Teamgeist & Action – Kaltensundheimer Jugendfeuerwehr auf Orientierungsfahrt

Die Kaltensundheimer Jugendfeuerwehr nahm auch in diesem Jahr an der Orientierungsfahrt der Jugendfeuerwehren im Landkreis Schmalkalden-Meiningen teil.

Durch reichlich Zuwachs und reifer werden der kleinen Nachwuchs-Feuerwehrfrauen und -männer konnten dieses Jahr drei Gruppen aus Kaltensundheim ins Rennen gehen.

Der Startpunkt lag dieses Jahr besonders günstig im Nachbarort, an der Feuerwehr in Kaltennordheim. Dort trafen sich die Jugendfeuerwehren, meldeten ihre Gruppen an und wurden direkt mit einem Lunchpaket für unterwegs versorgt.

Gut gestärkt ging es anschließend für die Trupps, aufgeteilt in verschiedene Altersklassen, auf die Strecke – bereit für einen Tag voller Herausforderungen.

Anfangs machte man Station in Oepfershausen. Dort warteten direkt die ersten Aufgaben – angepasst an die Altersklassen. Während die Jüngeren Materialien danach sortierten, ob sie brennbar sind oder nicht, durften die Älteren ihr Feuerwehrwissen unter Beweis stellen.

Sie stellten den Aufbau einer Feuerwehrgruppe zusammen und ordneten die passenden Funksprüche den jeweiligen Funktionen zu.

Weiter ging’s nach Stepfershausen. Hier war Teamarbeit gefragt: Mit vereinten Kräften rollten die Trupps einen Feuerwehrschlauch auf und transportierten gemeinsam ein Ziel. Nur wer gut zusammenarbeitete und die Aufgaben sauber ausführte, konnte hier punkten.

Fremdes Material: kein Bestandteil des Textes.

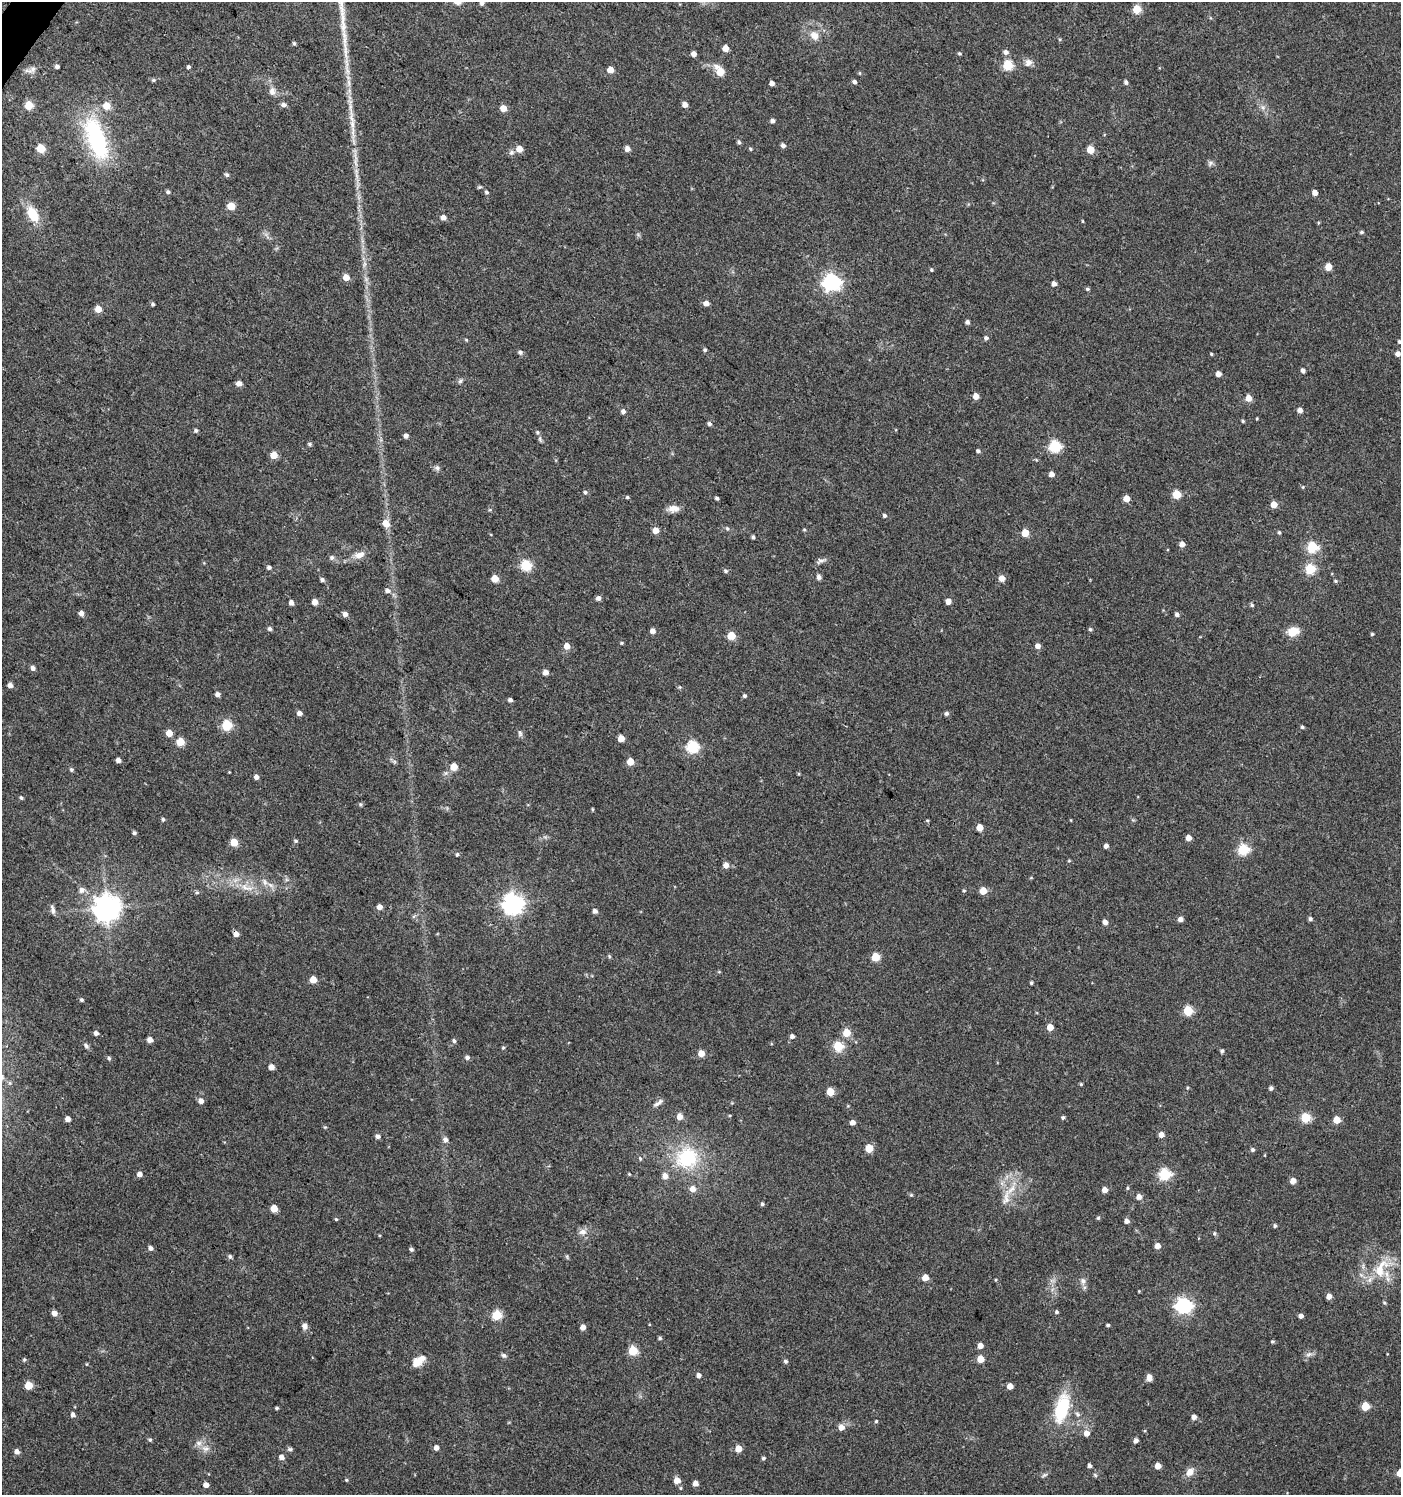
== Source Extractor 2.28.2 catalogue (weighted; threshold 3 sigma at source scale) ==
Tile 11 of 4 x 4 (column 3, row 3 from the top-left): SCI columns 2975-4373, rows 1502-2994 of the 6017 x 5983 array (HDU 1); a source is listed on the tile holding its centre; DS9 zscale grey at full resolution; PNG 1403 x 1497 px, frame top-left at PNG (2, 2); no overlay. Shown black and unused: <1% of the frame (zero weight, under 3 of 4 exposures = <1% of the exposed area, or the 3 px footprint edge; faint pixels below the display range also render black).
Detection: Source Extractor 2.28.2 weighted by HDU 2 'WHT'; one run over the whole footprint, this tile lists its part. Background 0.0237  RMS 0.0039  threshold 0.0177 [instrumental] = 3 sigma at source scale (4.5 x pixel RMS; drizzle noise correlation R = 1.50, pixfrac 1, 0.0396/0.0396 arcsec/px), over >= 5 px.
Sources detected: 305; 2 inside a brighter listed object's ellipse — not listed separately; the other 303 listed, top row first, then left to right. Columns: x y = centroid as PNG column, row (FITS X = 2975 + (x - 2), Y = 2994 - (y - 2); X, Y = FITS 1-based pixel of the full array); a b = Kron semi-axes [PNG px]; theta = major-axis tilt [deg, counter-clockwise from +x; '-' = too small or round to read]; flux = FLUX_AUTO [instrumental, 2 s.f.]
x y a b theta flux
482 3 5 5 - 0.98
1137 9 5 5 - 11
814 36 12 9 -51 3.2
1060 39 5 3 - 0.35
294 43 5 4 - 0.59
726 48 5 5 - 4.9
1005 52 7 6 - 1.4
959 53 5 4 - 0.55
694 54 4 4 - 2
1028 63 10 9 - 2
1008 65 5 5 - 25
57 66 5 4 - 1
188 67 4 3 - 1.6
33 69 10 8 62 1.9
610 70 5 5 - 5
720 71 7 5 -55 9.9
860 73 5 3 - 0.36
153 80 6 4 19 0.57
854 82 5 5 - 1
1126 82 5 4 - 0.97
772 83 4 4 - 1.6
272 91 11 8 87 2.2
685 104 5 4 - 2.6
29 105 5 5 - 12
284 105 7 5 -1 1.3
107 106 5 5 - 7
503 108 5 5 - 4.7
1263 108 7 6 - 1.2
773 121 5 5 - 1.1
96 139 48 19 -71 47
739 142 6 4 -71 0.77
783 145 5 5 - 1.3
41 148 5 5 - 13
519 149 5 5 - 4.6
627 149 5 5 - 2.4
750 149 5 4 - 0.44
1090 150 5 5 - 7.8
511 152 7 7 - 1.1
1210 163 7 7 - 1.1
227 175 6 5 - 0.81
168 192 5 4 - 0.79
486 192 5 4 - 0.68
1315 193 4 4 - 2.7
231 206 5 5 - 10
33 214 20 11 -59 8.7
443 217 5 5 - 2
1082 221 4 3 - 0.31
1362 232 5 4 - 0.65
1328 267 5 5 - 5.7
931 270 5 4 - 0.44
346 277 5 5 - 5
832 282 7 7 - 130
1054 284 5 4 - 1.8
1087 289 5 4 - 0.62
706 303 5 5 - 2.3
153 304 4 4 - 0.62
98 309 5 5 - 4.9
967 322 4 4 - 1.2
986 338 5 5 - 0.94
466 340 5 4 - 0.41
1399 341 4 3 - 0.57
705 350 5 4 - 0.65
520 352 6 5 - 1
1211 354 4 3 - 0.46
1398 354 5 5 - 1.9
1303 370 4 4 - 1.3
1218 374 4 4 - 2.9
460 381 6 6 - 0.82
239 383 6 5 - 2.1
976 396 5 4 - 3.5
1249 398 5 5 - 4.3
1300 410 5 5 - 2
623 411 6 5 - 1.3
1243 421 4 4 - 0.49
709 424 5 4 - 0.94
196 430 5 5 - 0.78
537 432 6 5 - 0.68
406 436 4 4 - 1.7
540 439 8 4 -64 0.66
310 444 5 5 - 0.66
1055 446 6 6 - 41
978 451 4 4 - 0.79
274 455 5 5 - 6.4
437 468 7 6 - 1.2
1052 474 5 4 - 2.3
1303 487 5 4 - 0.43
585 492 5 5 - 0.7
1177 494 5 5 - 13
627 497 5 4 - 0.53
717 498 4 3 - 0.7
1126 498 5 5 - 5.1
1274 505 5 5 - 5.2
673 509 14 9 1 2.9
885 515 5 5 - 0.79
386 523 8 6 -51 4.1
727 528 6 5 - 0.59
656 530 5 5 - 4.3
804 530 5 3 - 0.41
1279 532 5 4 - 0.65
1025 533 5 5 - 9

In Bettenhausen wurde es dann kreativ und technisch zugleich. Die jüngeren Teilnehmer formten Feuerwehrgegenstände aus Knete und erklärten diese ihren Betreuern und Teams – gar nicht so einfach, wenn sie anschließend erkannt werden mussten.

Die älteren Gruppen mussten dagegen echte Feuerwehrpraxis zeigen und drei Saugschläuche samt Saugkorb schnell und korrekt zusammenkuppeln.

Doch nicht nur der Feuerwehrnachwuchs war zu der Orientierungsfahrt gefragt, auch die Betreuer mussten mit ran. In Schafhausen war ihr Know-How gefragt.

Während die Betreuer Fragen rund um die Jugendfeuerwehr beantworten mussten, hieß es für die Trupps: Haltung bewahren! In Formation stehen bleiben und Disziplin zeigen – auch das gehört dazu.

In Mittelsdorf ging es dann ans Eingemachte - Feuerwehrknoten standen auf dem Programm. Was nicht sofort saß, wurde einmal gezeigt – und musste dann direkt nachgemacht werden.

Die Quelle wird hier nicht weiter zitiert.